◆ **SUPPLIED MATERIAL**:
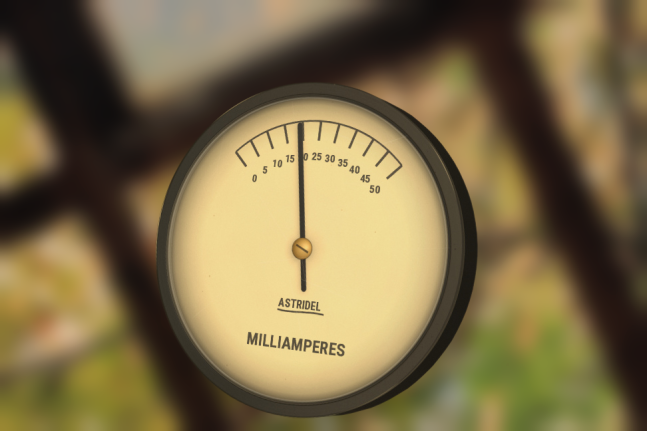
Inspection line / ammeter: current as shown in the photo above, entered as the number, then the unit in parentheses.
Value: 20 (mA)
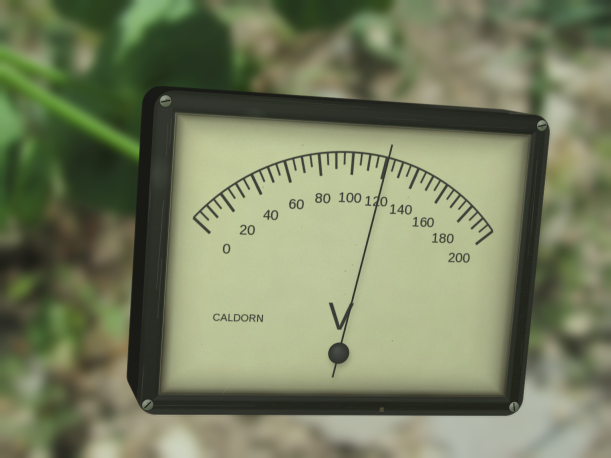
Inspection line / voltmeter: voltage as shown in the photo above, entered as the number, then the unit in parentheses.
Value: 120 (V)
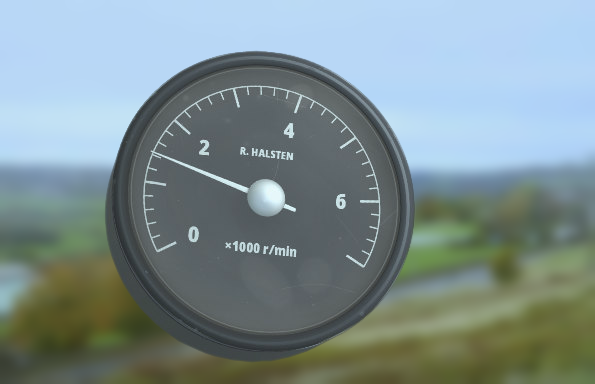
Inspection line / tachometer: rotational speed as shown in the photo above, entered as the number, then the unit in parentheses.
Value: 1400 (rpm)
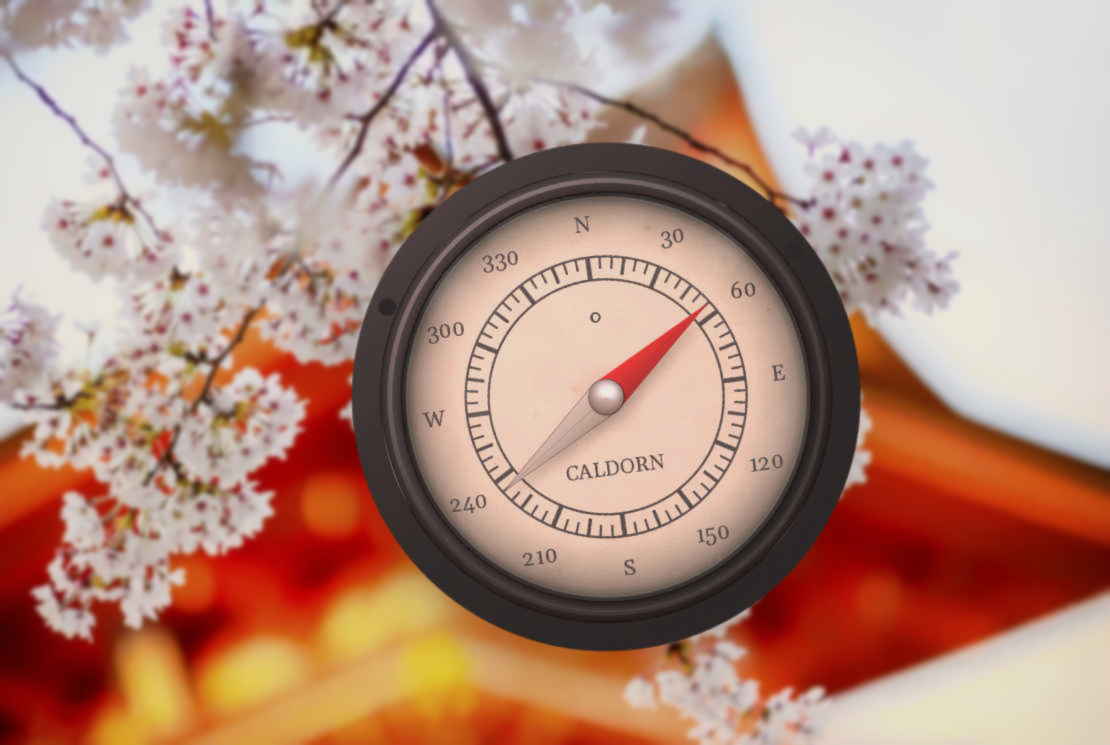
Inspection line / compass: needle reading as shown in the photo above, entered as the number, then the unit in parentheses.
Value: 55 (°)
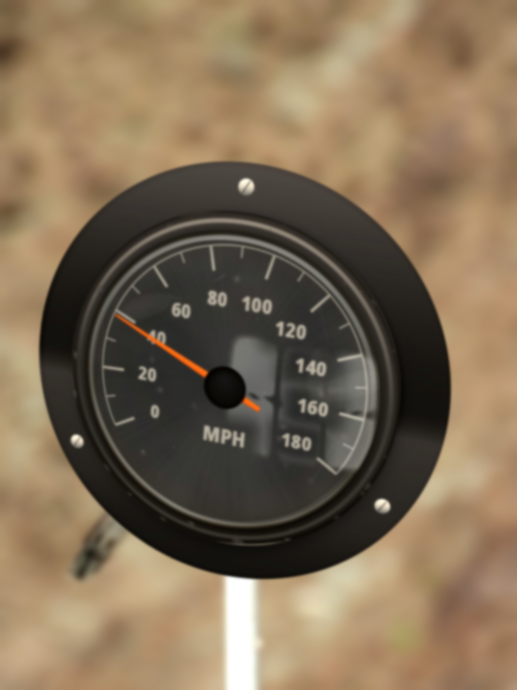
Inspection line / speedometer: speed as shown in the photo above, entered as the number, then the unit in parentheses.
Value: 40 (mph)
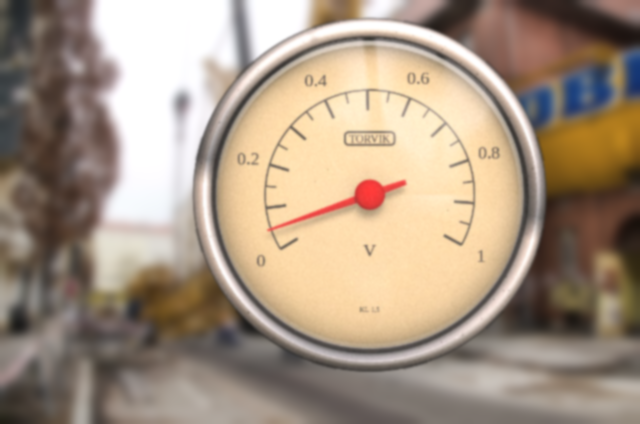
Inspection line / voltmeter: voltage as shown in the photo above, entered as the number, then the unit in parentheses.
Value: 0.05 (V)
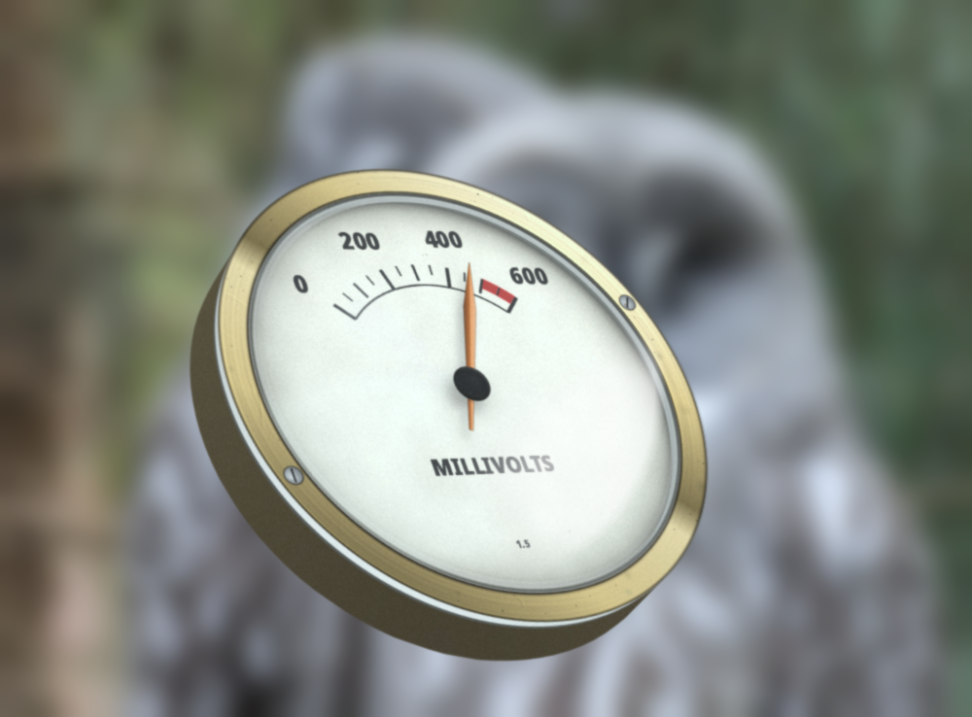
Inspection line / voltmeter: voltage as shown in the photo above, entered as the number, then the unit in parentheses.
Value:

◆ **JOB ITEM**: Format the rows from their first line through the line containing "Value: 120 (V)" as a numbered list. Omit blank lines and leave out the pictures.

◆ **FINISHED EXERCISE**:
1. Inspection line / ammeter: current as shown in the photo above, entered as the number, then the unit in parentheses.
2. Value: 20 (mA)
3. Inspection line / voltmeter: voltage as shown in the photo above, entered as the number, then the unit in parentheses.
4. Value: 120 (V)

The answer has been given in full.